Down the list, Hyatt maintains its bronze podium position with $7.5 billion in sales, an 8.7 percent increase over the previous year. On a 7.9 percent increase in new units, Hyatt is now up to 598 units.

Hilton’s Hampton Inn & Suites rose from the  No. 7 spot on last year’s list up to No. 4 with an 8.3 percent jump in sales to $6.5 billion during 2015, and 5.1 percent growth in its unit count. The mid-price brand is now up to 2,108 units as it continues its expansion across the United States.

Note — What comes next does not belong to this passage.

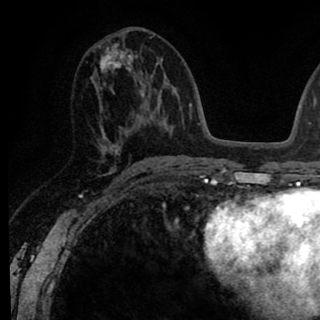
Breast MRI (dynamic contrast-enhanced), one axial slice. Slice 42 of 90 in the series (ordered by position). Cropped to one breast. Dynamic contrast-enhanced series, time point 2 of 8 at this slice position (early post-contrast). 1.5 T. TE 2.6 ms, TR 6.1 ms. 2 mm slice thickness. 320 × 320 image matrix, field of view 200 × 200 mm. Female patient.
Annotated regions visible in this slice (semi-automatically segmented with operator editing):
- enhancing-tissue mask used for the functional tumour volume (all voxels passing the contrast-enhancement thresholds inside the analysis volume; usually the tumour): bounding box <91,30,145,155> (left, top, right, bottom; pixels)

Holiday Inn Express is this year’s fifth largest hotel franchise, with an 8.7 percent increase in sales—to $6.25 billion—and a 2.5 percent increase in new units. The brand, part of InterContinental Hotels & Resorts, now has a total of 2,425 units, an increase of 60 during the year.

Other standouts include Courtyard by Marriott, which increased sales 11.7 percent and added 49 more units. Of the 15 largest brands, Hilton Garden Inn grew its sales by the highest percentage—12.3 percent—for a year-end total of $3.2 billion.

DoubleTree by Hilton added the most units as a percentage of the largest 15 hotel chains. It added 47 units, which represents an 11.5 percent increase during 2015.